Mult Scler. 2017 Sep 1:1352458517729462. doi: 10.1177/1352458517729462. [Epub ahead of print]
Radiologically isolated syndrome should be treated with disease-modifying therapy-Yes.
Radiologically isolated syndrome should be treated with disease-modifying therapy – No
MS treatments are a caveat emptor. Global consumerism has hit the MS market succeeding in banishing moderation, thereby legitimising price hikes in the name of competition. It, therefore, falls to the responsible clinician to take the moral and ethical high ground. So, if science gives us the opportunity to treat early, regardless of cost, wouldn’t it be wrong not to follow its instruction? Is, there an alternative viable option – realistically speaking? A transformative approach to early treatment in MS should therefore not be swept under the table. A pragmatic approach that demands an unequivocal demonstration of efficacy is not an approach to take in the path to a cure.
Okuda, above argues that MRI lesions in radiologically isolated syndromes (RISs) are very typical to those seen in MS in terms of appearance, frequency and distribution in the brain. Of those scanned 24% demonstrate contrast enhancing lesions on their baseline scan – it is well know that this cohort has further increased risk for future contrast enhancing lesions on subsequent head scans (Hazard ratio=3.4). Early DMT use, therefore, is a sound strategy for preventing further disease evolution.

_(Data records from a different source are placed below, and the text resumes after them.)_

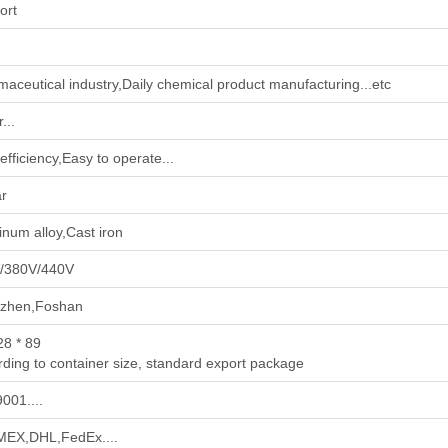
ort
maceutical industry‌,‌Daily chemical product manufacturing‌...etc
...
efficiency,Easy to operate...
ar
num alloy,Cast iron
/380V/440V
zhen,Foshan
28 * 89
ding to container size, standard export package
001....
EX,DHL,FedEx....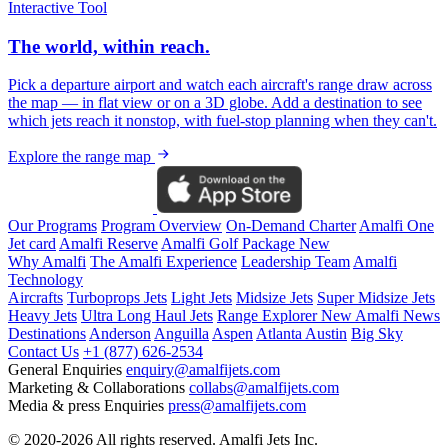
Interactive Tool
The world, within reach.
Pick a departure airport and watch each aircraft's range draw across
the map — in flat view or on a 3D globe. Add a destination to see
which jets reach it nonstop, with fuel-stop planning when they can't.
Explore the range map
Our Programs
Program Overview
On-Demand Charter
Amalfi One
Jet card
Amalfi Reserve
Amalfi Golf Package
New
Why Amalfi
The Amalfi Experience
Leadership Team
Amalfi
Technology
Aircrafts
Turboprops Jets
Light Jets
Midsize Jets
Super Midsize Jets
Heavy Jets
Ultra Long Haul Jets
Range Explorer
New
Amalfi News
Destinations
Anderson
Anguilla
Aspen
Atlanta
Austin
Big Sky
Contact Us
+1 (877) 626-2534
General Enquiries
enquiry@amalfijets.com
Marketing & Collaborations
collabs@amalfijets.com
Media & press Enquiries
press@amalfijets.com
© 2020-2026 All rights reserved. Amalfi Jets Inc.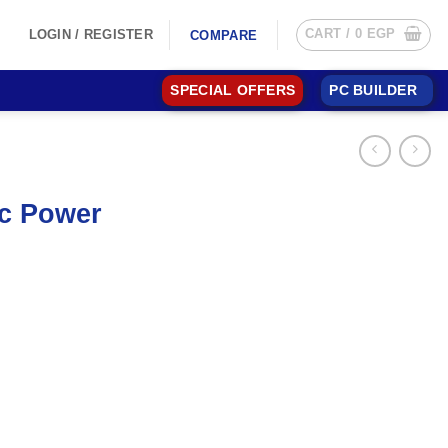
CART /
0
EGP
LOGIN / REGISTER
COMPARE
SPECIAL OFFERS
PC BUILDER
ic Power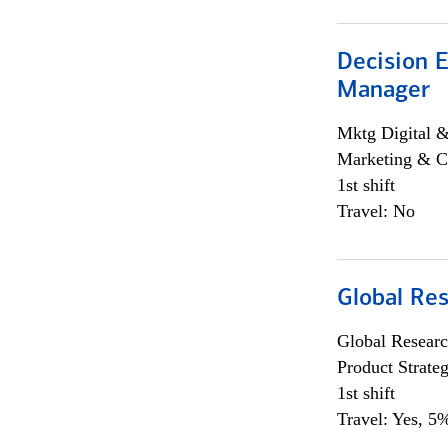
Decision E
Manager
Mktg Digital &
Marketing & C
1st shift
Travel: No
Global Re
Global Researc
Product Strat
1st shift
Travel: Yes, 5%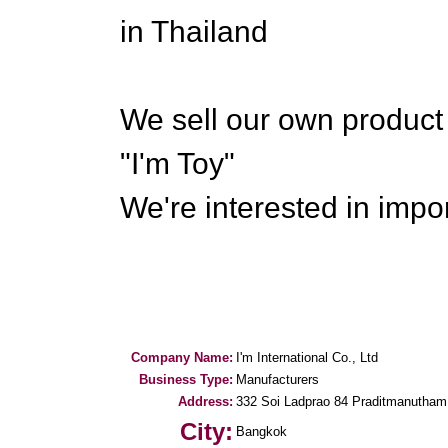
in Thailand
We sell our own produc
"I'm Toy"
We're interested in impo
Company Name:
I'm International Co., Ltd
Business Type:
Manufacturers
Address:
332 Soi Ladprao 84 Praditmanutha
City:
Bangkok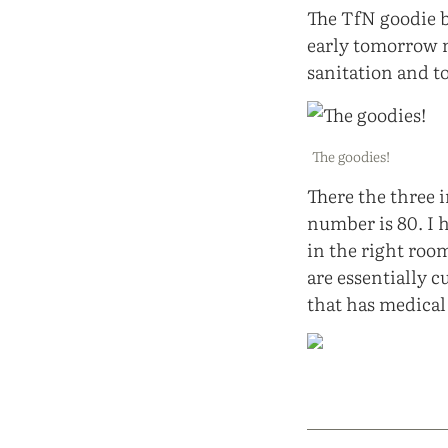
The TfN goodie ba
early tomorrow m
sanitation and t
The goodies!
There the three 
number is 80. I h
in the right room
are essentially cu
that has medica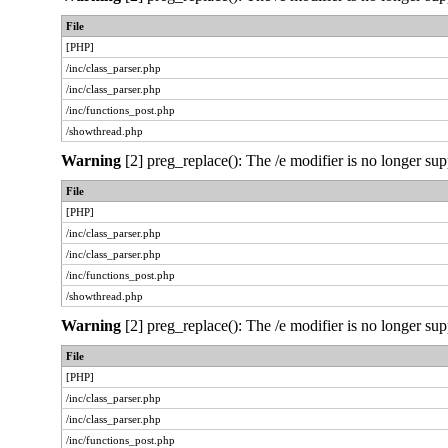
File
[PHP]
/inc/class_parser.php
/inc/class_parser.php
/inc/functions_post.php
/showthread.php
Warning
[2] preg_replace(): The /e modifier is no longer sup
File
[PHP]
/inc/class_parser.php
/inc/class_parser.php
/inc/functions_post.php
/showthread.php
Warning
[2] preg_replace(): The /e modifier is no longer sup
File
[PHP]
/inc/class_parser.php
/inc/class_parser.php
/inc/functions_post.php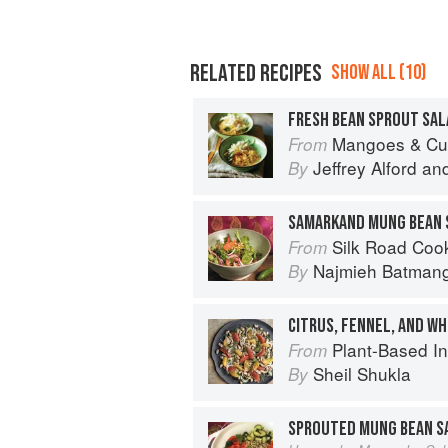
RELATED RECIPES
SHOW ALL (10)
FRESH BEAN SPROUT SAL
Mangoes & Curry Leaves: Culin
From
Jeffrey Alford
an
By
SAMARKAND MUNG BEAN 
Silk Road Cookin
From
Najmieh Batmangl
By
CITRUS, FENNEL, AND WH
Plant-Based India: Nour
From
Sheil Shukla
By
SPROUTED MUNG BEAN S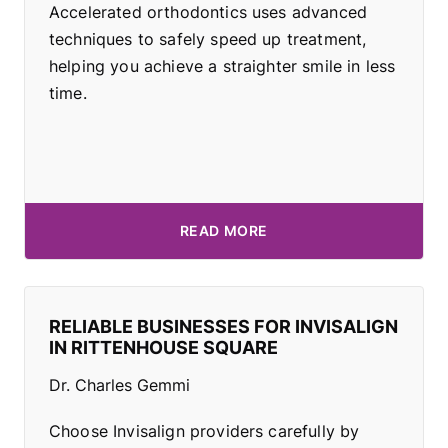
Accelerated orthodontics uses advanced
techniques to safely speed up treatment,
helping you achieve a straighter smile in less
time.
READ MORE
RELIABLE BUSINESSES FOR INVISALIGN
IN RITTENHOUSE SQUARE
Dr. Charles Gemmi
Choose Invisalign providers carefully by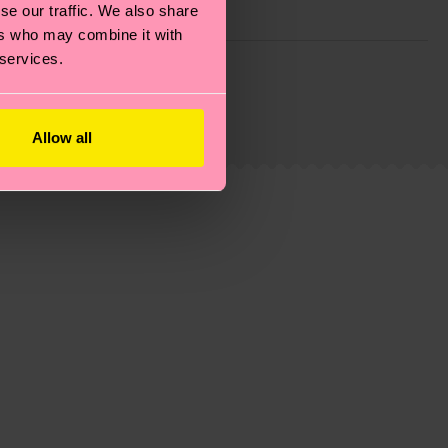
se our traffic. We also share
ers who may combine it with
 services.
g emissions, caring for socks properly, and MUCH
is an estimate and that the exact delivery time
Allow all
ns.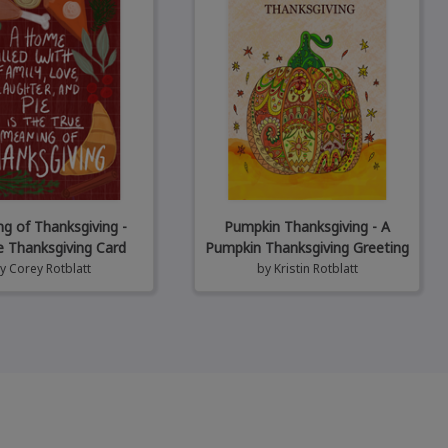
g of Thanksgiving -
Pumpkin Thanksgiving - A
e Thanksgiving Card
Pumpkin Thanksgiving Greeting
by
Corey Rotblatt
by
Kristin Rotblatt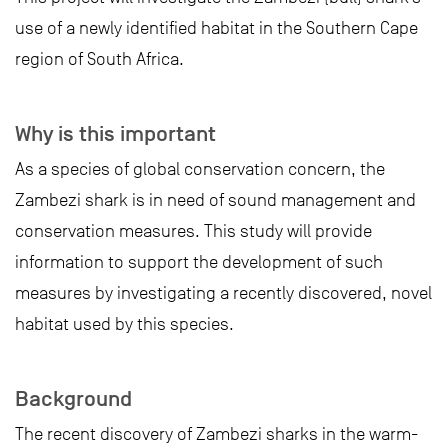
use of a newly identified habitat in the Southern Cape
region of South Africa.
Why is this important
As a species of global conservation concern, the
Zambezi shark is in need of sound management and
conservation measures. This study will provide
information to support the development of such
measures by investigating a recently discovered, novel
habitat used by this species.
Background
The recent discovery of Zambezi sharks in the warm-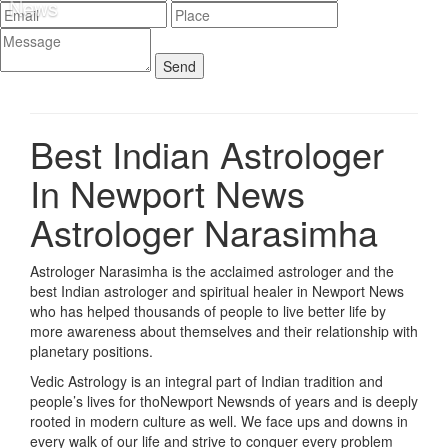
Best Indian Astrologer
In Newport News
Astrologer Narasimha
Astrologer Narasimha is the acclaimed astrologer and the
best Indian astrologer and spiritual healer in Newport News
who has helped thousands of people to live better life by
more awareness about themselves and their relationship with
planetary positions.
Vedic Astrology is an integral part of Indian tradition and
people’s lives for thoNewport Newsnds of years and is deeply
rooted in modern culture as well. We face ups and downs in
every walk of our life and strive to conquer every problem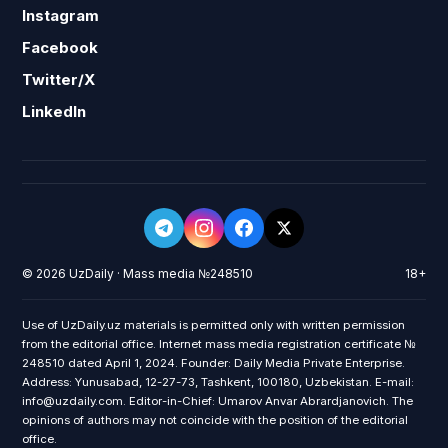
Instagram
Facebook
Twitter/X
LinkedIn
© 2026 UzDaily · Mass media №248510
18+
Use of UzDaily.uz materials is permitted only with written permission
from the editorial office. Internet mass media registration certificate №
248510 dated April 1, 2024. Founder: Daily Media Private Enterprise.
Address: Yunusabad, 12-27-73, Tashkent, 100180, Uzbekistan. E-mail:
info@uzdaily.com. Editor-in-Chief: Umarov Anvar Abrardjanovich. The
opinions of authors may not coincide with the position of the editorial
office.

“An estimated 11,000 axons are transected per cubic centimeter of contrast enhanced tissue”.
Okuda, however, concludes with the realities of DMT use in MS: “Relating radiological features specific to in situ demyelination may be challenging at times. However, how truly accurate are clinical descriptions of experiences by patients that we routinely use to fulfill the clinical component of the diagnostic criteria in those with established MS? Would our concerns for treatment in RIS subjects be different if the costs of DMT were not so exorbitant or if the treatments provided were substantially safer than our current offerings?”
The counter argument for not treating RIS is provided by Labino-Fontcuberta and Benito-Leon. They argue on the point that the current risk-benefit ratio of DMTs is unfavorable for treating early. The current evidence is that ~ 7/10 RIS cases may not go onto develop MS in the next 5 years. In this case, a greater number would need to be treated to avoid developing MS, than is necessary. The authors appeal to a greater understanding of the nature of the disease at the RIS stage before we as a community offer treatments for it.
“Emerging data suggest that in RIS, the clinical and pathological damage of magnetic resonance imaging (MRI) lesions might be compensated by more efficient reparative mechanisms”.
I leave it to you to draw your own conclusions – are you for or against early treatment in RIS?